1.2 STATEMENT OF THE RESEARCH PROBLEM
The lack of
an industrial sector in a country is widely seen as a major handicap improving
a country’s economy and power pushing many governments to encourage or enforce
industrialization. (Wikipedia, free encyclopedia). One of the problems
bedeviling the Nigeria economy is that of output from its industrial sector of
the economy. Admittedly, the decay in the manufacturing sector is the result of
diverse factors that conspire to render many industries comatose (ill). The
study is therefore necessary to enable a thorough investigation of the problems
of the industrial sector especially that of manufacturing industries and
various government agencies set up to provide credit facilities to the
industrial sector to ensure continual growth of this sector for rapid economic
development of this nation. In the light
of this exposition, the research work was guided by the following question.
1. What is the impact of industrial output on
economic growth of Nigeria.
1.3 OBJECTIVES OF THE STUDY
The broad objective of this study is to
examine the impact of industrial on economic
growth of Nigeria between the period of (1980 - 2009).
The specific
objectives includes,
1. To determine the impact of industrial
output on economic growth in Nigeria.
1.4 STATEMENT OF RESEARCH HYPOTHESIS
The
hypothesis of this study is stated as follows;
Ho: Industrial output has no significant impact on the economic growth (GDP).
1.5 SIGNIFICANCE OF THE STUDY
The
significance of this study lies in the fact that the work will expose the
extent of which industrial output has contributed to economic growth in Nigeria
thereby highlighting some obstacles hindering increase in industrial output.

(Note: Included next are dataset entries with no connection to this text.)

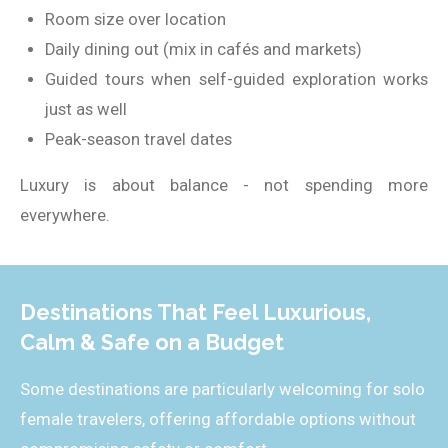
Room size over location
Daily dining out (mix in cafés and markets)
Guided tours when self-guided exploration works
just as well
Peak-season travel dates
Luxury is about balance - not spending more
everywhere.
Destinations That Feel Luxurious,
Calm & Safe on a Budget
Some destinations are particularly welcoming for solo
female travelers, offering affordable options without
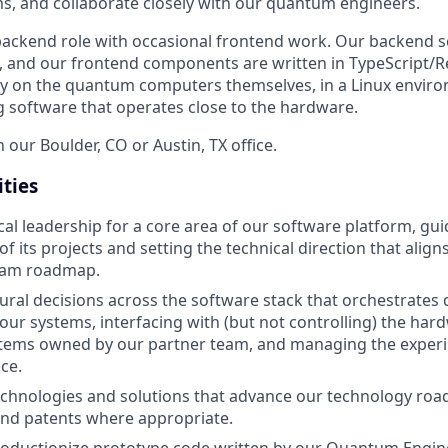
s, and collaborate closely with our quantum engineers.
y backend role with occasional frontend work. Our backend s
, and our frontend components are written in TypeScript/R
tly on the quantum computers themselves, in a Linux environ
g software that operates close to the hardware.
n our Boulder, CO or Austin, TX office.
ities
cal leadership for a core area of our software platform, gu
f its projects and setting the technical direction that align
eam roadmap.
tural decisions across the software stack that orchestrate
ur systems, interfacing with (but not controlling) the har
ystems owned by our partner team, and managing the exper
ce.
echnologies and solutions that advance our technology roa
and patents where appropriate.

This work will be relevant to the government policies and entrepreneurs
directing them on industrial development plan. It adds to the already existing
literatur7e on industrial output in Nigeria.
Further
more, the work will assist potential industrialist, economist, investors and
other related users of this veritable material in this field of study. It is
interesting to know that industrial output is the shortest route to economic
development.
1.6 SCOPE OF THE STUDY
The
researcher tends to find out the impact of industrial output on economic
growth. The study covers a general contribution of manufacturing industries in
Nigeria toward the attainment of economic growth from (1980 - 2009)
1.7 METHODOLOGY AND SOURCES OF DATA
The
researcher made use of secondary data obtained from the publication of the
Central Bank of Nigeria, Central Bank of Nigeria statistical bulletin and the
annual report of accounts as well as resource materials from the library and
the internet.
The
analytical tools employed on this research include t-test and regression
analysis.
1.8 LIMITATION OF THE STUDY
A study of
this nature cannot be researched without encountering constraints, some of
which includes;
1. Finance: Financial constraint or
inadequacy was the major limitation for this research to gather materials,
logistics, etc.
2. Data :There was a problem of acquiring all
necessary data though the researcher had to rely on the ones available
3. Time : Time they say is money; while
embarking on this research work, the researcher was jointly attached to other
commitments as lectures, assignment, clearance in preparation for exams, etc.